→ YOUR ASSIGNMENT
When you repeat the entries below, please keep them exact and leave out the pictures.

--------------------------------------------------

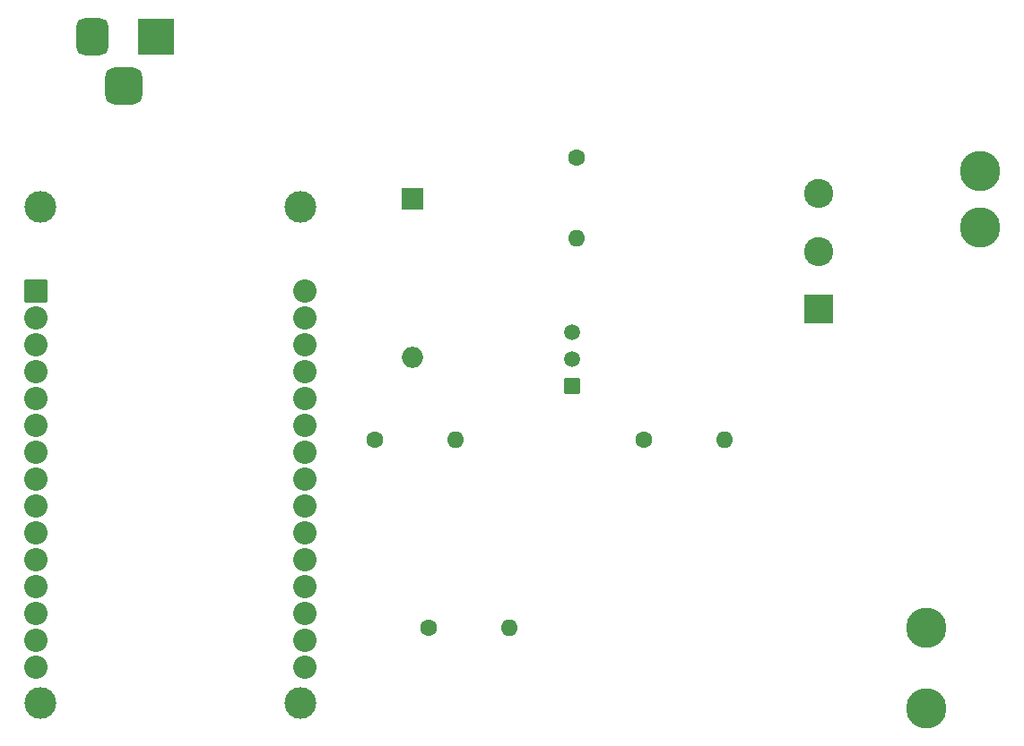
<source format=gbr>
%TF.GenerationSoftware,KiCad,Pcbnew,7.0.9*%
%TF.CreationDate,2023-11-29T01:17:11-05:00*%
%TF.ProjectId,Control Tempeture,436f6e74-726f-46c2-9054-656d70657475,rev?*%
%TF.SameCoordinates,Original*%
%TF.FileFunction,Soldermask,Bot*%
%TF.FilePolarity,Negative*%
%FSLAX46Y46*%
G04 Gerber Fmt 4.6, Leading zero omitted, Abs format (unit mm)*
G04 Created by KiCad (PCBNEW 7.0.9) date 2023-11-29 01:17:11*
%MOMM*%
%LPD*%
G01*
G04 APERTURE LIST*
G04 Aperture macros list*
%AMRoundRect*
0 Rectangle with rounded corners*
0 $1 Rounding radius*
0 $2 $3 $4 $5 $6 $7 $8 $9 X,Y pos of 4 corners*
0 Add a 4 corners polygon primitive as box body*
4,1,4,$2,$3,$4,$5,$6,$7,$8,$9,$2,$3,0*
0 Add four circle primitives for the rounded corners*
1,1,$1+$1,$2,$3*
1,1,$1+$1,$4,$5*
1,1,$1+$1,$6,$7*
1,1,$1+$1,$8,$9*
0 Add four rect primitives between the rounded corners*
20,1,$1+$1,$2,$3,$4,$5,0*
20,1,$1+$1,$4,$5,$6,$7,0*
20,1,$1+$1,$6,$7,$8,$9,0*
20,1,$1+$1,$8,$9,$2,$3,0*%
G04 Aperture macros list end*
%ADD10R,2.000000X2.000000*%
%ADD11O,2.000000X2.000000*%
%ADD12C,3.000000*%
%ADD13RoundRect,0.102000X-1.000000X-1.000000X1.000000X-1.000000X1.000000X1.000000X-1.000000X1.000000X0*%
%ADD14C,2.204000*%
%ADD15C,3.800000*%
%ADD16C,1.600000*%
%ADD17O,1.600000X1.600000*%
%ADD18RoundRect,0.102000X0.649000X-0.649000X0.649000X0.649000X-0.649000X0.649000X-0.649000X-0.649000X0*%
%ADD19C,1.502000*%
%ADD20RoundRect,0.102000X1.275000X-1.275000X1.275000X1.275000X-1.275000X1.275000X-1.275000X-1.275000X0*%
%ADD21C,2.754000*%
%ADD22R,3.500000X3.500000*%
%ADD23RoundRect,0.750000X-0.750000X-1.000000X0.750000X-1.000000X0.750000X1.000000X-0.750000X1.000000X0*%
%ADD24RoundRect,0.875000X-0.875000X-0.875000X0.875000X-0.875000X0.875000X0.875000X-0.875000X0.875000X0*%
G04 APERTURE END LIST*
D10*
%TO.C,C1*%
X98817500Y-61080000D03*
D11*
X98817500Y-76080000D03*
%TD*%
D12*
%TO.C,U1*%
X63705000Y-61800000D03*
X63705000Y-108750000D03*
X88215000Y-61800000D03*
X88215000Y-108750000D03*
D13*
X63285000Y-69760000D03*
D14*
X63285000Y-72300000D03*
X63285000Y-74840000D03*
X63285000Y-77380000D03*
X63285000Y-79920000D03*
X63285000Y-82460000D03*
X63285000Y-85000000D03*
X63285000Y-87540000D03*
X63285000Y-90080000D03*
X63285000Y-92620000D03*
X63285000Y-95160000D03*
X63285000Y-97700000D03*
X63285000Y-100240000D03*
X63285000Y-102780000D03*
X63285000Y-105320000D03*
X88685000Y-105320000D03*
X88685000Y-102780000D03*
X88685000Y-100240000D03*
X88685000Y-97700000D03*
X88685000Y-95160000D03*
X88685000Y-92620000D03*
X88685000Y-90080000D03*
X88685000Y-87540000D03*
X88685000Y-85000000D03*
X88685000Y-82460000D03*
X88685000Y-79920000D03*
X88685000Y-77380000D03*
X88685000Y-74840000D03*
X88685000Y-72300000D03*
X88685000Y-69760000D03*
%TD*%
D15*
%TO.C,H4*%
X147320000Y-101600000D03*
%TD*%
D16*
%TO.C,R4*%
X100330000Y-101600000D03*
D17*
X107950000Y-101600000D03*
%TD*%
D16*
%TO.C,R2*%
X120650000Y-83820000D03*
D17*
X128270000Y-83820000D03*
%TD*%
D15*
%TO.C,H3*%
X147320000Y-109220000D03*
%TD*%
%TO.C,H1*%
X152400000Y-58420000D03*
%TD*%
%TO.C,H2*%
X152400000Y-63770000D03*
%TD*%
D16*
%TO.C,R1*%
X114300000Y-57150000D03*
D17*
X114300000Y-64770000D03*
%TD*%
D18*
%TO.C,Q1*%
X113880000Y-78740000D03*
D19*
X113880000Y-76200000D03*
X113880000Y-73660000D03*
%TD*%
D20*
%TO.C,Q2*%
X137160000Y-71490000D03*
D21*
X137160000Y-66040000D03*
X137160000Y-60590000D03*
%TD*%
D16*
%TO.C,R3*%
X95250000Y-83820000D03*
D17*
X102870000Y-83820000D03*
%TD*%
D22*
%TO.C,J1*%
X74580000Y-45720000D03*
D23*
X68580000Y-45720000D03*
D24*
X71580000Y-50420000D03*
%TD*%
M02*

</source>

--------------------------------------------------

→ WRITTEN SOLUTION
<source format=gbr>
%TF.GenerationSoftware,KiCad,Pcbnew,7.0.9*%
%TF.CreationDate,2023-11-29T01:17:11-05:00*%
%TF.ProjectId,Control Tempeture,436f6e74-726f-46c2-9054-656d70657475,rev?*%
%TF.SameCoordinates,Original*%
%TF.FileFunction,Soldermask,Bot*%
%TF.FilePolarity,Negative*%
%FSLAX46Y46*%
G04 Gerber Fmt 4.6, Leading zero omitted, Abs format (unit mm)*
G04 Created by KiCad (PCBNEW 7.0.9) date 2023-11-29 01:17:11*
%MOMM*%
%LPD*%
G01*
G04 APERTURE LIST*
G04 Aperture macros list*
%AMRoundRect*
0 Rectangle with rounded corners*
0 $1 Rounding radius*
0 $2 $3 $4 $5 $6 $7 $8 $9 X,Y pos of 4 corners*
0 Add a 4 corners polygon primitive as box body*
4,1,4,$2,$3,$4,$5,$6,$7,$8,$9,$2,$3,0*
0 Add four circle primitives for the rounded corners*
1,1,$1+$1,$2,$3*
1,1,$1+$1,$4,$5*
1,1,$1+$1,$6,$7*
1,1,$1+$1,$8,$9*
0 Add four rect primitives between the rounded corners*
20,1,$1+$1,$2,$3,$4,$5,0*
20,1,$1+$1,$4,$5,$6,$7,0*
20,1,$1+$1,$6,$7,$8,$9,0*
20,1,$1+$1,$8,$9,$2,$3,0*%
G04 Aperture macros list end*
%ADD10R,2.000000X2.000000*%
%ADD11O,2.000000X2.000000*%
%ADD12C,3.000000*%
%ADD13RoundRect,0.102000X-1.000000X-1.000000X1.000000X-1.000000X1.000000X1.000000X-1.000000X1.000000X0*%
%ADD14C,2.204000*%
%ADD15C,3.800000*%
%ADD16C,1.600000*%
%ADD17O,1.600000X1.600000*%
%ADD18RoundRect,0.102000X0.649000X-0.649000X0.649000X0.649000X-0.649000X0.649000X-0.649000X-0.649000X0*%
%ADD19C,1.502000*%
%ADD20RoundRect,0.102000X1.275000X-1.275000X1.275000X1.275000X-1.275000X1.275000X-1.275000X-1.275000X0*%
%ADD21C,2.754000*%
%ADD22R,3.500000X3.500000*%
%ADD23RoundRect,0.750000X-0.750000X-1.000000X0.750000X-1.000000X0.750000X1.000000X-0.750000X1.000000X0*%
%ADD24RoundRect,0.875000X-0.875000X-0.875000X0.875000X-0.875000X0.875000X0.875000X-0.875000X0.875000X0*%
G04 APERTURE END LIST*
D10*
%TO.C,C1*%
X98817500Y-61080000D03*
D11*
X98817500Y-76080000D03*
%TD*%
D12*
%TO.C,U1*%
X63705000Y-61800000D03*
X63705000Y-108750000D03*
X88215000Y-61800000D03*
X88215000Y-108750000D03*
D13*
X63285000Y-69760000D03*
D14*
X63285000Y-72300000D03*
X63285000Y-74840000D03*
X63285000Y-77380000D03*
X63285000Y-79920000D03*
X63285000Y-82460000D03*
X63285000Y-85000000D03*
X63285000Y-87540000D03*
X63285000Y-90080000D03*
X63285000Y-92620000D03*
X63285000Y-95160000D03*
X63285000Y-97700000D03*
X63285000Y-100240000D03*
X63285000Y-102780000D03*
X63285000Y-105320000D03*
X88685000Y-105320000D03*
X88685000Y-102780000D03*
X88685000Y-100240000D03*
X88685000Y-97700000D03*
X88685000Y-95160000D03*
X88685000Y-92620000D03*
X88685000Y-90080000D03*
X88685000Y-87540000D03*
X88685000Y-85000000D03*
X88685000Y-82460000D03*
X88685000Y-79920000D03*
X88685000Y-77380000D03*
X88685000Y-74840000D03*
X88685000Y-72300000D03*
X88685000Y-69760000D03*
%TD*%
D15*
%TO.C,H4*%
X147320000Y-101600000D03*
%TD*%
D16*
%TO.C,R4*%
X100330000Y-101600000D03*
D17*
X107950000Y-101600000D03*
%TD*%
D16*
%TO.C,R2*%
X120650000Y-83820000D03*
D17*
X128270000Y-83820000D03*
%TD*%
D15*
%TO.C,H3*%
X147320000Y-109220000D03*
%TD*%
%TO.C,H1*%
X152400000Y-58420000D03*
%TD*%
%TO.C,H2*%
X152400000Y-63770000D03*
%TD*%
D16*
%TO.C,R1*%
X114300000Y-57150000D03*
D17*
X114300000Y-64770000D03*
%TD*%
D18*
%TO.C,Q1*%
X113880000Y-78740000D03*
D19*
X113880000Y-76200000D03*
X113880000Y-73660000D03*
%TD*%
D20*
%TO.C,Q2*%
X137160000Y-71490000D03*
D21*
X137160000Y-66040000D03*
X137160000Y-60590000D03*
%TD*%
D16*
%TO.C,R3*%
X95250000Y-83820000D03*
D17*
X102870000Y-83820000D03*
%TD*%
D22*
%TO.C,J1*%
X74580000Y-45720000D03*
D23*
X68580000Y-45720000D03*
D24*
X71580000Y-50420000D03*
%TD*%
M02*

</source>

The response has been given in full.